Tom I. speaks at the Stateline Retreat in Primm, Nevada in December 2006 with 49 years of sobriety. A member of the Primary Purpose Group in Southern Pines, North Carolina, he opens by tracing how his father's desertion when he was four years old produced a set of coping devices — compulsive lying, isolation, distrust — that became ingrained character defects. He contrasts himself with his sister, who grew up in the same household but responded constructively to their circumstances, while he reacted and internalized everything. These defects made him a poor candidate for joining anything, which is why the traditions became as vital to him as the steps.
He walks through several traditions as practical instruments for building unity, not abstract rules. Using the First Tradition, he tells the story of nominating a new treasurer over the beloved old-timer who had held the job for seven years and become possessive of it — a decision that crushed the man but launched a group that grew from a handful to sixty members. He describes a time his home group made a decision he hated while he was out of town, and how he sat on his anger for two full months before calmly requesting they revisit it, because common welfare required patience rather than force. On singleness of purpose (Tradition Three), he recounts stopping a drug addict from being nominated as chair of a prison AA meeting and delivers an impassioned argument that the original tenet — one alcoholic talking to another — is the fulcrum on which AA was built, and if that tenet is right, every member has a responsibility to protect it.
He argues that after the Ninth Step promises, the entire tempo of the program shifts outward. Steps Ten through Twelve are about service, not continued self-excavation.

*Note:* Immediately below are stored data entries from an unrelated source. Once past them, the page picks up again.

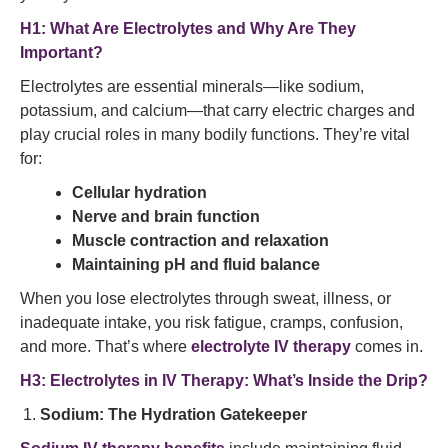
H1: What Are Electrolytes and Why Are They
Important?
Electrolytes are essential minerals—like sodium,
potassium, and calcium—that carry electric charges and
play crucial roles in many bodily functions. They’re vital
for:
Cellular hydration
Nerve and brain function
Muscle contraction and relaxation
Maintaining pH and fluid balance
When you lose electrolytes through sweat, illness, or
inadequate intake, you risk fatigue, cramps, confusion,
and more. That’s where
electrolyte IV therapy
comes in.
H3: Electrolytes in IV Therapy: What’s Inside the Drip?
Sodium: The Hydration Gatekeeper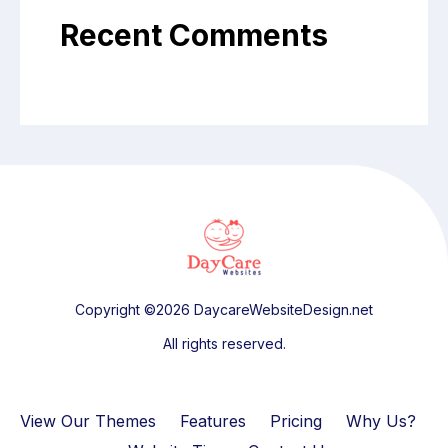
Recent Comments
Copyright ©2026 DaycareWebsiteDesign.net
All rights reserved.
View Our Themes
Features
Pricing
Why Us?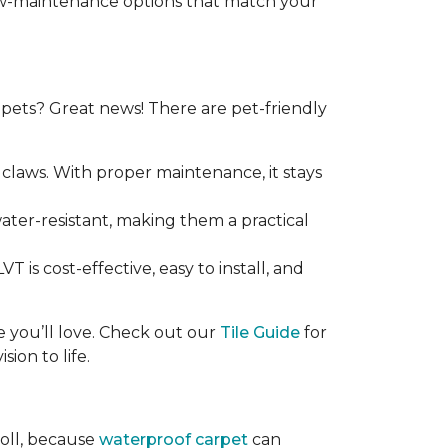
 low-maintenance options that match your
ets? Great news! There are pet-friendly
claws. With proper maintenance, it stays
 water-resistant, making them a practical
T is cost-effective, easy to install, and
ce you’ll love. Check out our
Tile Guide
for
sion to life.
roll, because
waterproof carpet
can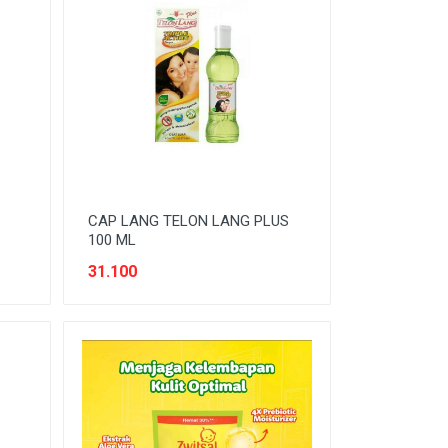
CAP LANG TELON LANG PLUS
100 ML
31.100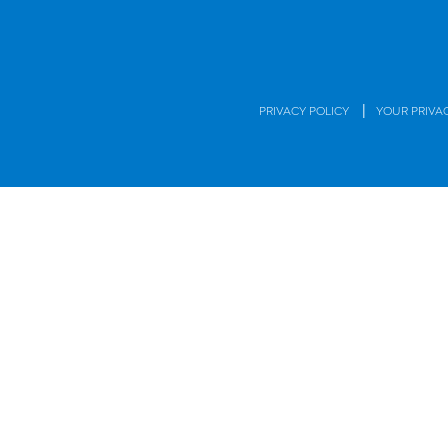
|
PRIVACY POLICY
YOUR PRIVA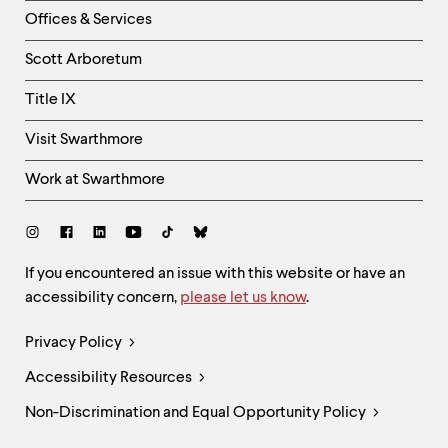
Right
Offices & Services
Column
Scott Arboretum
Title IX
Visit Swarthmore
Work at Swarthmore
Social
Links
Site
If you encountered an issue with this website or have an
accessibility concern,
please let us know
.
Feedback
and
Legal
Privacy Policy
Accessibility
Links
Accessibility Resources
Non-Discrimination and Equal Opportunity Policy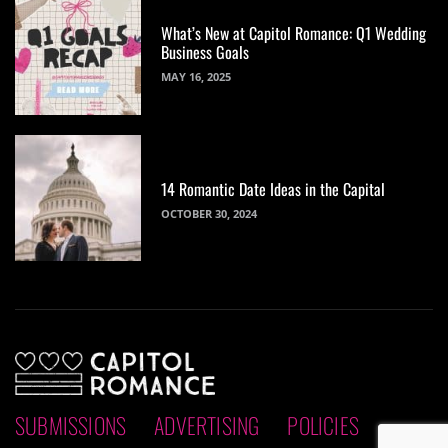
What’s New at Capitol Romance: Q1 Wedding
Business Goals
MAY 16, 2025
14 Romantic Date Ideas in the Capital
OCTOBER 30, 2024
SUBMISSIONS
ADVERTISING
POLICIES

He describes discovering intensive Big Book workshops where a facilitator reads passages and asks "How do you identify or relate?" — and how a fiercely atheist, intellectual woman who joined the workshop was utterly changed by the Third Step prayer and became the finest female member in his area. Not one person who completed these workshops relapsed. He urges the audience not to romanticize the steps into a permanent self-improvement project but to move into real action.
He closes with stories about cooperation with professionals — a psychiatrist who was sending alcoholics to bad meetings and getting them back worse, a CPC project born from a bootlegger raid, and his work with lawyers in North Carolina. The capstone is a call from the General Service Office connecting him with a man in Kenya trying to start prison meetings, who sent back a photo of 600 African prisoners squatted on the ground waiting for instructions. Tom I. frames all of this as the natural product of the Tenth Step directive to grow in understanding and effectiveness, and challenges every person in the room to go home and do something to make a difference.